Forum Moderators: open
this is fine and appears to have a page rank of 4. However, all the internal links on the site point to
www.domain.com/default.asp?pageid=home&product=ti
Note that all letters in the domain are now lower case. This Page now shows up as PR0 and shows no backlinks.
Does Google and the toolbar really see these as seperate pages or is this just a glitch in the system?
Moff
Also, strictly speaking, www.domain.com/ is a different page to www.domain.com/default.asp (or www.domain.com/index.html, or whatever). It's only due to the implementation/configuration of the webserver that /default.asp is returned for requests for /.
Jon
www.domain.com/pageId=Home&Product=TI
and
www.domain.com/default.asp?pageid=home&product=ti
then in theory you could end up tripping duplicate content filters?
I knew domain.com/ and domain.com/index.html could be seen as different pages but was under the impression that most of the time Googlebot was smart enough to recognise these as the same page and credit it as a single page.
Moff
In one case the site was changed over with regard to filenames when switching to using SSI. All the interior pages linked back to the homepage using index.shtml and there were no internal backlinks accrued to the homepage PR - or showing as backlinks. The situation was remedied by linking using an absolute URL for the homepage throughout the site.
Just recently, I've had to deal with a site where the web designer linked back to the homepage - all from the same pages on the site - 3 different ways. There were links to example.com and www.example.com and index.shtml - all within the site itself, with a lot on the same pages different ways. The site still shows a PR3 when it actually should be a high PR4 based on what the PR of the pages that inbound links are on. The same thing had to be done as in the first case, with all internal links to the homepage changed to www.example.com/ - and some people do prefer to include the forward slash.
What we see on the toolbar is for the most part out-dated and consequently irrelevant as to what the actual PR of pages should be at a particular given time, except for times when backlinks and PR have actually been freshly updated, which is when it's about as accurate as I believe we'll see it.

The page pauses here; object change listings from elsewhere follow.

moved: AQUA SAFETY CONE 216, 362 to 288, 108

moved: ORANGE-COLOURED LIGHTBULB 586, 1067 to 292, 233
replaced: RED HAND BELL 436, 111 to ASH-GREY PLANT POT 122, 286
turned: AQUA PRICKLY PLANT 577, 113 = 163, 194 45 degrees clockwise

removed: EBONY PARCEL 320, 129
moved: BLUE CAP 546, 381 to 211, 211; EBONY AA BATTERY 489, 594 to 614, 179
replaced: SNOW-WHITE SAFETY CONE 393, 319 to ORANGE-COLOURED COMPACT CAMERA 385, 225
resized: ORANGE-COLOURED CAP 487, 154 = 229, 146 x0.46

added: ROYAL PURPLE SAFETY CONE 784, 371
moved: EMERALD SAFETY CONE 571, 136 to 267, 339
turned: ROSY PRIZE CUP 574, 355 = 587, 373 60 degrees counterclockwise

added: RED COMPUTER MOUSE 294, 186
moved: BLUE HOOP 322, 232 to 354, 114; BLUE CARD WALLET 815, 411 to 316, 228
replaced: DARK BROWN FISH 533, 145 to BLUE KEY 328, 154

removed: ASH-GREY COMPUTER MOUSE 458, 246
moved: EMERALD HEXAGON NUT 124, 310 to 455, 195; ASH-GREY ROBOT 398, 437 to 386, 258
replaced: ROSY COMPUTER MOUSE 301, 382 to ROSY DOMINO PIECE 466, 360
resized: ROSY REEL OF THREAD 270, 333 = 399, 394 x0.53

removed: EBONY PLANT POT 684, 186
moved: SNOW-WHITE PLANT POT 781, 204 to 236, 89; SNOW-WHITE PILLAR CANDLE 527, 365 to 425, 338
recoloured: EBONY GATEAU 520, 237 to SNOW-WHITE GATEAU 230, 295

>>Since many sites run Apache/Unix, Google must recognize this
I don't think it's a matter of there not being the technology to handle the differences, but they are actually technically different pages and there are some who take advantage of that fact. At one time there was some site populating the local search for just about every major US city for a certain search category, as well as using expired domains mixed in to their bundle, that was serving "circle jerks" you couldn't get out of. They used exactly that technique - a radically different number of backlinks to the domain with and without the www
Question about this type of URL, because it's come up before, though in a different context:
>>www.domain.com/default.asp?pageid=home&product=ti
What shows up at Google when using allinurl: to see which of the site pages are included in the index? What bothers me about that kind of URL is wondering what happens when you can also have
www.domain.com/default.asp?pageid=home&product=tj
and
www.domain.com/default.asp?pageid=home&product=tk
I dont know how asp pages are actually generated, but does the above refer all to the same default.asp page or are there multiple ones depending on the product code? We once had a member who was having serious problems getting his site properly indexed, and his URLs looked quite similar to that, with the pagename.asp done in the same way, with different parameters following in the URL.
>>Does Google and the toolbar really see these as seperate pages or is this just a glitch in the system?
It isn't the toolbar that's seeing anything beyond what's being sent to it, and what the toolbar reflects may or may not be an actual representation. I think what we really need to take a closer look at is not so much the toolbar, but how the naming of files affects crawling and subsequent computations for scoring.